* BRIEF:
Collect every line of the records below that contains the word "source".

* DATA SUPPLIED:

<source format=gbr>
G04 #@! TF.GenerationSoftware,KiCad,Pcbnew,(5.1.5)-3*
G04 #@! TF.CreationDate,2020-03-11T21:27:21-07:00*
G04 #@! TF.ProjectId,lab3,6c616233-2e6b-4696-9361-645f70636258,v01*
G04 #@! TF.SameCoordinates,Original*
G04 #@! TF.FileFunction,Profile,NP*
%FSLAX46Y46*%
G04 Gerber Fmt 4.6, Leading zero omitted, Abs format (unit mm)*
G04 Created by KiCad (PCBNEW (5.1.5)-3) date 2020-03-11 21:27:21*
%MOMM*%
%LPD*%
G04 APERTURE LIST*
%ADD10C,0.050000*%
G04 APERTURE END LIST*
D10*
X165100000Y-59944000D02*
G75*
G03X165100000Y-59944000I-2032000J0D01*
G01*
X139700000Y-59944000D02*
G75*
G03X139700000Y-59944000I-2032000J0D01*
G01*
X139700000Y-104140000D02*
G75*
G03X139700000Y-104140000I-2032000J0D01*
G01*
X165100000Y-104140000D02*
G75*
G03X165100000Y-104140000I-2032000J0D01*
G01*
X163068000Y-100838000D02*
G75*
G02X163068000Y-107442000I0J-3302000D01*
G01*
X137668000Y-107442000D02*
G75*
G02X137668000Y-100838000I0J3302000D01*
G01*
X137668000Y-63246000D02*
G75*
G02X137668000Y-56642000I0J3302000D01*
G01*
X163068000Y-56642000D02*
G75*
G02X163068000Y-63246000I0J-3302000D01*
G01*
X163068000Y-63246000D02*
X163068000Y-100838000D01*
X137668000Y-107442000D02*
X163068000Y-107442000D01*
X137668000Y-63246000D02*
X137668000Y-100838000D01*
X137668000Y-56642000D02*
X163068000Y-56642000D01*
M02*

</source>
---
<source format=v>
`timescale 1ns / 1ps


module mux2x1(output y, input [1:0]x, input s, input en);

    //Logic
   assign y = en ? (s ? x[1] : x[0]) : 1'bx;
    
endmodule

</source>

* SOLVED PROBLEM:
<source format=gbr>
</source>
<source format=v>
</source>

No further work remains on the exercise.